* [Records to use]

-- Opening Marker --

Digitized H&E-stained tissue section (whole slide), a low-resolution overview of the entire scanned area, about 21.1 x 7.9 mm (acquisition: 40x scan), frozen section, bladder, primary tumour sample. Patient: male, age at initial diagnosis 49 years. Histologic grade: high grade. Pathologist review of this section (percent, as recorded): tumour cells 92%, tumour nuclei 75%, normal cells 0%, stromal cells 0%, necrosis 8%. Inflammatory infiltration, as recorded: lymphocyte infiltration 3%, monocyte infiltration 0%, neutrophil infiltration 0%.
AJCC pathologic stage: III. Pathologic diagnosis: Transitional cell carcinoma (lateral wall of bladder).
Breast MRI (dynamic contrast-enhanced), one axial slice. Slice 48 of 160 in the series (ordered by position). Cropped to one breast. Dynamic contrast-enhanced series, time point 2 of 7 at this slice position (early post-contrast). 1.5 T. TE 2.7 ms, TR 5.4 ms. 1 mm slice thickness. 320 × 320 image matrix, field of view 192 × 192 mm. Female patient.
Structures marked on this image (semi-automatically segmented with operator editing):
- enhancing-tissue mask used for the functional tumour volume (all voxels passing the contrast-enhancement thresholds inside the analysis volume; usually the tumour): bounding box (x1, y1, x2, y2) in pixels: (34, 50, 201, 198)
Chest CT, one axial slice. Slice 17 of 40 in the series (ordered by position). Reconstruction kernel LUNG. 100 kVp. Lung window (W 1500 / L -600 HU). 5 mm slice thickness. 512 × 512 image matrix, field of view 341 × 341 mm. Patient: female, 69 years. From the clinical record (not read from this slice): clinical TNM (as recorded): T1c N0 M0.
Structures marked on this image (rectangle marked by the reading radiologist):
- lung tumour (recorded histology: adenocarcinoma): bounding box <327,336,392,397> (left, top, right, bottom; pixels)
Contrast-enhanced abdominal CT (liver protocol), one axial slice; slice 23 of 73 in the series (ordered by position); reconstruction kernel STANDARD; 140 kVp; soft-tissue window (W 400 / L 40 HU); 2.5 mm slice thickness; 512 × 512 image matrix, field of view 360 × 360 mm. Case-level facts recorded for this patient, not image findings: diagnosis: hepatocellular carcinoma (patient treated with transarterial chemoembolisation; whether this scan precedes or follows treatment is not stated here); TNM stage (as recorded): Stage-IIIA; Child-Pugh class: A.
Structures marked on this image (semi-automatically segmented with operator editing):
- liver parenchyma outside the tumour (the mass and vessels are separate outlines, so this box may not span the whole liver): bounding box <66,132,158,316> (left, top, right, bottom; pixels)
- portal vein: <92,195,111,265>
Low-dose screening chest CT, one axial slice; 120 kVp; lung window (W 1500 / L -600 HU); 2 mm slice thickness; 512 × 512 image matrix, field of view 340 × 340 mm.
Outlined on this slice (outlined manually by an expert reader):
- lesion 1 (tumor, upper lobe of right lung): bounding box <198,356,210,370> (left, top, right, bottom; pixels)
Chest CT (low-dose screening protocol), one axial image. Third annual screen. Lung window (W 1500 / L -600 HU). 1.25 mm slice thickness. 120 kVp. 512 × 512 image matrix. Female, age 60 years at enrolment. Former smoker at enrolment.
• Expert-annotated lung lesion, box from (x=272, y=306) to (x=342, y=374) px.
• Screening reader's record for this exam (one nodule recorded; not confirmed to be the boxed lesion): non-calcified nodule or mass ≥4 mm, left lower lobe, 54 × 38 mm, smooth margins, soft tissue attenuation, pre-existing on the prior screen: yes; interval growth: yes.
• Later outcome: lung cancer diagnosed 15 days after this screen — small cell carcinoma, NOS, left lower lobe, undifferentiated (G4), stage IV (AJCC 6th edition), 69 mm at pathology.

-- Closing Marker --

* [Work instructions]
Please restate word for word only the lines running from the line that contains "interval growth: yes." to the final line of the listing above.

* [Exercise response]
• Screening reader's record for this exam (one nodule recorded; not confirmed to be the boxed lesion): non-calcified nodule or mass ≥4 mm, left lower lobe, 54 × 38 mm, smooth margins, soft tissue attenuation, pre-existing on the prior screen: yes; interval growth: yes.
• Later outcome: lung cancer diagnosed 15 days after this screen — small cell carcinoma, NOS, left lower lobe, undifferentiated (G4), stage IV (AJCC 6th edition), 69 mm at pathology.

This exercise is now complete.